2. When you open the TangentOp2 window, what does "Encode Binormal Sign in Alpha" do? I guess this is new in si2010.
It seems that there is always some kind of overcasting going on. Or some kind of waves. So i have a few questions.
1. If i apply a push modifier to my mesh. Would this serve as a "cage"?
2. I keep hearing that i can use the xoliu shader or any other .fx sahder out there. I cant say i had luck with this. Any tutorials out there?
3. For baking, xnormal or xsi?
Xoliu's first few versions of his shader works fine in Softimage, though you wont have the same luck wither newer versions. Other shaders are hit-or-miss if they work or not (regardless if they are .fx or cgfx). I'm guessing it depends on what features the shader has going for it.
You have some cool tutorials on your site!
ZacD - have learned to love max for that same reason. I wish xsi would have the same.
I mean, i just dont get it. Doesnt capcom and konami use xsi for their next gen games? How did they bake all their badass normals. My thing is that, in max this is all super simple. And its problably the only area of xsi that has given me the most issues.

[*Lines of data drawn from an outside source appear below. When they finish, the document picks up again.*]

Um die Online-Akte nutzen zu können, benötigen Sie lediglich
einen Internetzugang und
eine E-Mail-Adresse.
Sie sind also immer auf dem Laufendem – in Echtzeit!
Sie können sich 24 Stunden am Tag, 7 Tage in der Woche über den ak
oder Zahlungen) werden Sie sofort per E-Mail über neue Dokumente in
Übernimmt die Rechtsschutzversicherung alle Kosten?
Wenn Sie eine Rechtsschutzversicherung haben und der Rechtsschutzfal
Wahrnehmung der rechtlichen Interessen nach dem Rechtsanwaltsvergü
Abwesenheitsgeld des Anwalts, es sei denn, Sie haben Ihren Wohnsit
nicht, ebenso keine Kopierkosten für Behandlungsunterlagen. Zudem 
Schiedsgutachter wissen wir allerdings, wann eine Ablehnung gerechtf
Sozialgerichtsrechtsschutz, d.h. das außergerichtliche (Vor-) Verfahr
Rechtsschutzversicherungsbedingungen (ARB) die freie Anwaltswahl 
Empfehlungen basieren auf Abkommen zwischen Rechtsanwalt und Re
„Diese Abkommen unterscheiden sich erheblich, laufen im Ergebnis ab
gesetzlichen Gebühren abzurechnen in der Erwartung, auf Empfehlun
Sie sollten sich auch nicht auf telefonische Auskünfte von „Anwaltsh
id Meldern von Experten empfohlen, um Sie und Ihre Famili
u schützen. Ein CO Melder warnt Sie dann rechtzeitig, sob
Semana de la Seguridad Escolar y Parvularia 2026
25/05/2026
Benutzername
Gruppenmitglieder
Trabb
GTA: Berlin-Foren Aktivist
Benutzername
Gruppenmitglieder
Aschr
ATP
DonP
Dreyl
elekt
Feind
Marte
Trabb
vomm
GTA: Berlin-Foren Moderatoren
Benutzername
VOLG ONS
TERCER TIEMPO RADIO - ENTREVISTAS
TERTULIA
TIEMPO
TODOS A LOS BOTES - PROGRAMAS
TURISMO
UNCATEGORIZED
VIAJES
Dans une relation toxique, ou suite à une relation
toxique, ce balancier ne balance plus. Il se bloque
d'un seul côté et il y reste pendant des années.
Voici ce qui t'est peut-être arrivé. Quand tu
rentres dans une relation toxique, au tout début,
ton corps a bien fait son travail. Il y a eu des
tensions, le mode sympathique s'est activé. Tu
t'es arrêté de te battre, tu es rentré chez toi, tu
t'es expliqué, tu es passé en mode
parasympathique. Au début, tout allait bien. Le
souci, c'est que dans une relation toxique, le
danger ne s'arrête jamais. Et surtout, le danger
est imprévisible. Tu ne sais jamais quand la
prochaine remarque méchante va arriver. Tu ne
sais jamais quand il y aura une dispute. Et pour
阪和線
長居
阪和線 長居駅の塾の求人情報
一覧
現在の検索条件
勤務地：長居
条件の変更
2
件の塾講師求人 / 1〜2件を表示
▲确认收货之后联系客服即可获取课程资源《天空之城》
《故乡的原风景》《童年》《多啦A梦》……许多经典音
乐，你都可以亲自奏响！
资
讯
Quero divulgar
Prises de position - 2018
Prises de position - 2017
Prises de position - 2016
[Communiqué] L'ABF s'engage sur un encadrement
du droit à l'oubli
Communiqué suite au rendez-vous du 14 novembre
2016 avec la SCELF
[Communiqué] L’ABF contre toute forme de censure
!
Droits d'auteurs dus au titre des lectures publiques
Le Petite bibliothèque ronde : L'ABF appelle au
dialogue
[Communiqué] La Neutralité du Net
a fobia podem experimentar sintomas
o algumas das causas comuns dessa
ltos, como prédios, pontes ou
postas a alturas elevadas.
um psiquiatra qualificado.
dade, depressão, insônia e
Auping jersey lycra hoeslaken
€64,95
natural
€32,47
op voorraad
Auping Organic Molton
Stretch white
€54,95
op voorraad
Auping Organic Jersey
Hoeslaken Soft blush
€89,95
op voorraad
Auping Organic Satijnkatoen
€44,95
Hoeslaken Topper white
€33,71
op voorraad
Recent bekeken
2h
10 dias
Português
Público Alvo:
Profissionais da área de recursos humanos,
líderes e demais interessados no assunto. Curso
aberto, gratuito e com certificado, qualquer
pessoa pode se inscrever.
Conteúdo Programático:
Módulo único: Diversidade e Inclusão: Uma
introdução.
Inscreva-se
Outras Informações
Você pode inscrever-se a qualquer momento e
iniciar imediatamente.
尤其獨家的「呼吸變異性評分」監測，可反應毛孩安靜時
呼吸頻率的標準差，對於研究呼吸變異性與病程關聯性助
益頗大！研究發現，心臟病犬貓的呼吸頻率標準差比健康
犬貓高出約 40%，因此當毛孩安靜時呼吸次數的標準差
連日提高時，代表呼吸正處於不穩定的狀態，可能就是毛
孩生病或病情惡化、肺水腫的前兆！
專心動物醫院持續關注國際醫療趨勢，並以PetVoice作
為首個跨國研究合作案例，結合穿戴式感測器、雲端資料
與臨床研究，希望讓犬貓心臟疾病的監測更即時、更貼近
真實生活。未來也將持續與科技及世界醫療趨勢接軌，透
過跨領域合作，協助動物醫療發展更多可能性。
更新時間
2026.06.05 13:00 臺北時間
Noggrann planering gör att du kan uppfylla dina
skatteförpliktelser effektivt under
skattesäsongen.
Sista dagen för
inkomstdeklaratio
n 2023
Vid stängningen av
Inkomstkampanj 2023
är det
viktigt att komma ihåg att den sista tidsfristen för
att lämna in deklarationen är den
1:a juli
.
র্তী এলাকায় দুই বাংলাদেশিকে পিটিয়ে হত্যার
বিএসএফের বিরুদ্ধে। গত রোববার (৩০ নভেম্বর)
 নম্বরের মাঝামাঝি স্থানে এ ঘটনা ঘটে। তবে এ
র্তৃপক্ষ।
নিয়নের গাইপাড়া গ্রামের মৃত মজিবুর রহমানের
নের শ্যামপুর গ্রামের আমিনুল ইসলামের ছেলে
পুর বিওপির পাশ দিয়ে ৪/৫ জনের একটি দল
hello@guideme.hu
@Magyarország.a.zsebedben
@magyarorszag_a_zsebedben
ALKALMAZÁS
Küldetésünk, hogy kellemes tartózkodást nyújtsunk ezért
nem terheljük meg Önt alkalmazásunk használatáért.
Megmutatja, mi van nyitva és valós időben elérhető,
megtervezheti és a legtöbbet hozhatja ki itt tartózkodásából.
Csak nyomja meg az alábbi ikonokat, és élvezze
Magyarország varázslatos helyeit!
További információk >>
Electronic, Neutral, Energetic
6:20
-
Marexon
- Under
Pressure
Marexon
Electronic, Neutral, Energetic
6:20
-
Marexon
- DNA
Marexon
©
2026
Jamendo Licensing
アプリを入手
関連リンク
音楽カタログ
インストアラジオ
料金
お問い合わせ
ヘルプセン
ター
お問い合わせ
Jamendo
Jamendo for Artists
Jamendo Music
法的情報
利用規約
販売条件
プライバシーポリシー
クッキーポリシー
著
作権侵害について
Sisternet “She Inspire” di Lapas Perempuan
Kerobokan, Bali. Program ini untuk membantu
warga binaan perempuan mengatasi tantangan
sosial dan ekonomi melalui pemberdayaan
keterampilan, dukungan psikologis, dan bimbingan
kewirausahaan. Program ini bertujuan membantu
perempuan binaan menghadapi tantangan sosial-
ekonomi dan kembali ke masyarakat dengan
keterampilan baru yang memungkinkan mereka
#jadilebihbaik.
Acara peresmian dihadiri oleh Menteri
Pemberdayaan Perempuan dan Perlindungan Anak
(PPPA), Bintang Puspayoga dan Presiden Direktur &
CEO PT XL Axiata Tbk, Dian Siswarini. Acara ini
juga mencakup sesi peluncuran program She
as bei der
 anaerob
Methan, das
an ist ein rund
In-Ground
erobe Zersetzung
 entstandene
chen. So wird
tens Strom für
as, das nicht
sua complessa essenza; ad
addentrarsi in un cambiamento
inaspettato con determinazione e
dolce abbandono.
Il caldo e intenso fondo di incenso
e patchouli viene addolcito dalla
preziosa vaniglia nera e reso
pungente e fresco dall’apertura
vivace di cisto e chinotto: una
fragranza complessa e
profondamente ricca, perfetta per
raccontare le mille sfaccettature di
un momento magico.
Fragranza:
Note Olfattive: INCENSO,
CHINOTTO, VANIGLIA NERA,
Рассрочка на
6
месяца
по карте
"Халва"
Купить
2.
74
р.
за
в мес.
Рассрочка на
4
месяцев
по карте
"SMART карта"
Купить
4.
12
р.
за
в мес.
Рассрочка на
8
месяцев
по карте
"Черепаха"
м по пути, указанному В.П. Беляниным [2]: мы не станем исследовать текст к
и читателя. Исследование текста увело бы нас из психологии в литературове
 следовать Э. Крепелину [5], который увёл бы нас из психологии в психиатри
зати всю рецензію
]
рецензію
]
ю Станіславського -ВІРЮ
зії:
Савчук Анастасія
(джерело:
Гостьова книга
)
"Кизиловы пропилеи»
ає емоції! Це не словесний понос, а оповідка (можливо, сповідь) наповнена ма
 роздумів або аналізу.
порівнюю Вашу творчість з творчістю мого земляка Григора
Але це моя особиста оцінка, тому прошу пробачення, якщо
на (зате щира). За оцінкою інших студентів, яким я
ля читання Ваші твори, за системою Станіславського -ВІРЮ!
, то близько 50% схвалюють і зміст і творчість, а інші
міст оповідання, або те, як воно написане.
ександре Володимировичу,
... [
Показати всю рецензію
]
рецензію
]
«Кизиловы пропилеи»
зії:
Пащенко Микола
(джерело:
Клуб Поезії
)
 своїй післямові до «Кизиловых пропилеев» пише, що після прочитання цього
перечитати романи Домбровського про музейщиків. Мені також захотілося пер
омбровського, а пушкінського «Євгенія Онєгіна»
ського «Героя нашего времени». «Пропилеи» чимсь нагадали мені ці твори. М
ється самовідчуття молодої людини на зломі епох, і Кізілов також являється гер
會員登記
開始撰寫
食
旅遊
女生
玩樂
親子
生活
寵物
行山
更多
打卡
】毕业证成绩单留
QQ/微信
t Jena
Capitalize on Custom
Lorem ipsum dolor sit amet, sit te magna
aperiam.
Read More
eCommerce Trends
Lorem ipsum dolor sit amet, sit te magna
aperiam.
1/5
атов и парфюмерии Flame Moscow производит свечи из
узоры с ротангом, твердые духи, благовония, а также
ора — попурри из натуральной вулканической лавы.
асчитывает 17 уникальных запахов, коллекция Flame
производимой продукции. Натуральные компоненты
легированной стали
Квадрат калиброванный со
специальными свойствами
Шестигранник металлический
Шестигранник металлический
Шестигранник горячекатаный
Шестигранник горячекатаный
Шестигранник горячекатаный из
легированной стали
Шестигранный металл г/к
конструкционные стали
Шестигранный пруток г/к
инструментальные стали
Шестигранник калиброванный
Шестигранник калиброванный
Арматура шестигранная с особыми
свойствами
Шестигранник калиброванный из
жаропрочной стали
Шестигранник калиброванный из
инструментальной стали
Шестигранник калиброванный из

thanx for the replies guys!
Or they just deal with it?
I did a quick test and seemed to get mostly similar results.
I assume is more specific to when the mesh has multiple parts, or when you want alpha included?
I've always wanted to know why the option for using the systems GPU was not available. I love the results of AO from XSI, but man do they take a while. Ive gotten into the habit of baking albedo and normals in one go with settings on high, then checking off only the AO and changing that to medium.
Raul, I'll just echo whats been said by everyone else. Easiest way to get clean results is move your pieces away from each other by a good margin, and treat your lowpoly mesh like the cage. I've never computed the distance to surface (after testing I always got weird results). If your lowpoly mesh completely envelopes the high source, you will get good results. At least from my experience it works out rather well this way.
yes, exactly. just be careful when some verts are in a concave area, as they tend to overlap one another if you push them too far.